I did not have a large world tour like most singers but I saw the world. The days have been long since we are preparing to go to Europe. Word has come back that Hunter is surely in Europe and Jave is persistence to make it there before his pack move. Packs are known to move after a while, but for a number of reasons. I stared at my room I known all my life as a girl. Now I was leaving it to find my daughter's place in life.

I had such a good year of touring while Flower came on some of the trips.

In fact, it helps to find out the information everywhere we went.

The soft scent of lavender spread the air as tears formed in my eyes. I grow up in months than I ever did my whole life. It took a while for me to learn I was being selfish for not always having my father around. I faced the truth that my father was not dead. He fell in love as I did with someone he could not understand, and for that reason, I gave Jave the opportunity to stay in my life. I could have been like father and ran off away from my own daughter.

Mother finally told me over our night stay in Paris while I was touring that father was a very good pastor of a church. She never really practice that hard in magic because her simple gifts were hidden. Many people can have dreams about the future. In fact, it actually might have skipped her and she only knew simple stuff.

Mother had to tell him the truth about me since I exhibit things of the unknown. Maybe one day when I return back to America I will be able to speak to him and forgive him. The world is a confusing place and we never know the answer.

I packed only a few clothes in my bag that was already filled with stuff for Flower.

I sat one more time on my soft bed to remember this place one more time. I have no idea what the future holds.

Jave and I been in fights over and over as I heard his voice carry through out the house talking to mother. He is against me on a major decision that I feel fit me perfect for my life.

I am so fucking sick of people trying to tell me how to live it. I am her mother so I know what should be best for her. Mother said nothing to me after mentioning it but the great grandmother is against it. That is why she is not traveling to England with me.

I took the pillow that laid next to me and threw against an old teddy bear in the corner of the room.
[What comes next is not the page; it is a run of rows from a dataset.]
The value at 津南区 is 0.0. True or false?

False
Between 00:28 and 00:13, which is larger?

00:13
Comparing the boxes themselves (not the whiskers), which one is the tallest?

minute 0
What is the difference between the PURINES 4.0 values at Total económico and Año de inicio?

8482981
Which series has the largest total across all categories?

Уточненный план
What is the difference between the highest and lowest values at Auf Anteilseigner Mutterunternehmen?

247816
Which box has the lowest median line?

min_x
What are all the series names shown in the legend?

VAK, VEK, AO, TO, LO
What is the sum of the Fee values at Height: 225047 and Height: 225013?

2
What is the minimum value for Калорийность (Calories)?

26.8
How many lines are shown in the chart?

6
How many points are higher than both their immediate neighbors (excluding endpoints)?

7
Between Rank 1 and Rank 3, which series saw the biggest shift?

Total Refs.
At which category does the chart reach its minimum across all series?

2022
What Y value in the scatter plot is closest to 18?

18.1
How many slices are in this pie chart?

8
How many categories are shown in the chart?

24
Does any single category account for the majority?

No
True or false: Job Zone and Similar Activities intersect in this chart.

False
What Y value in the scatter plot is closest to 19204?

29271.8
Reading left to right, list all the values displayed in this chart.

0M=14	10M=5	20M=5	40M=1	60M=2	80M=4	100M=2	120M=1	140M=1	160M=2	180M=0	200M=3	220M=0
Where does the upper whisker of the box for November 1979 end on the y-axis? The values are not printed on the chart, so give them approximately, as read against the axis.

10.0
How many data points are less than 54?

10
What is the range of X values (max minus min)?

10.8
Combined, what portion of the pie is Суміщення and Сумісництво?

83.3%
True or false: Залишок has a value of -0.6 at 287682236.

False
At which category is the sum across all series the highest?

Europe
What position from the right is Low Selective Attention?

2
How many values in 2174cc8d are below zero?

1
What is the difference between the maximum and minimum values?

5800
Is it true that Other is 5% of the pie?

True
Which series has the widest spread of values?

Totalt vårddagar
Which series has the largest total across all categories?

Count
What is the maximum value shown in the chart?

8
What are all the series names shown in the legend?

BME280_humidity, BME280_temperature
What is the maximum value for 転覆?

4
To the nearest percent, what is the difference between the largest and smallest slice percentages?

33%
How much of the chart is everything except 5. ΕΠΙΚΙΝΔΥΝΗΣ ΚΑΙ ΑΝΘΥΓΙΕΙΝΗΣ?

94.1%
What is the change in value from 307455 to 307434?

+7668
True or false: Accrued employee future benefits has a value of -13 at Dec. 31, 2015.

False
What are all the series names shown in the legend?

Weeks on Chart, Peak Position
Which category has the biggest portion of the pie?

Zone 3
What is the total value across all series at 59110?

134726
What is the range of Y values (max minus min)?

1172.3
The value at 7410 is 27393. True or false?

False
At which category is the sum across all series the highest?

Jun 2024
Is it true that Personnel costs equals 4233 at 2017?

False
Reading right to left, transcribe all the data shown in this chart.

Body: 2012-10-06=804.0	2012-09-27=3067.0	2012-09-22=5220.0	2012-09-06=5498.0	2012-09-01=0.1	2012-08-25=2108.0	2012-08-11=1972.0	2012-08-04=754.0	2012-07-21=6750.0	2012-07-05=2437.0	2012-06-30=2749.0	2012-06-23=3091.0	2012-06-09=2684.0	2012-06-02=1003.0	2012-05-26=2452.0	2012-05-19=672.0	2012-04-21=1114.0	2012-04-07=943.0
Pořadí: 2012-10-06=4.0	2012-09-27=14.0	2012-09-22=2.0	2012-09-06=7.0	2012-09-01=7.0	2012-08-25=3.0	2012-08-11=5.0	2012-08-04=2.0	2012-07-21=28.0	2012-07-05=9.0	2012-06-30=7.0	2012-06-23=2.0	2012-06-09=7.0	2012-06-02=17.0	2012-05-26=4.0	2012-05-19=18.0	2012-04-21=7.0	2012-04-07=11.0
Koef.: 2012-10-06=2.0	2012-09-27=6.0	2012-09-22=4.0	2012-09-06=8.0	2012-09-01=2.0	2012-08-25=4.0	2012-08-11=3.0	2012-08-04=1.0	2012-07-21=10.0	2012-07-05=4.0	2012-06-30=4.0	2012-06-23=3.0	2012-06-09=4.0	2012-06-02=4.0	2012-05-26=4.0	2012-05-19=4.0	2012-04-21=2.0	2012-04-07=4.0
I felt the fire rush through my veins with anger. I wanted to just go down there and just stop everything. Let everyone know my decision. Nothing in this world is going to change my mind. If you love me truly now than you will love me after.

There's no way after meeting Hunter I will not be part of their lives like she never existed on this foot of the earth.

I zipped up my bag as I stood to my feet. I notice as I looked up my guitar. It has been a great year. I finally lived something in my life I always wanted to do. This trip I will not bring my guitar with me. It sat in the chair brown and black shining.


I will always be a singer at heart. Sometimes a singer has to explore the world for something more. Most of all when mom comes in this room missing me Star my guitar will be still here like I never left. She feared the day I grow up and now it is here. She lived through it. She feared the day I might not come back home but to my own house. That is why Star stays with her.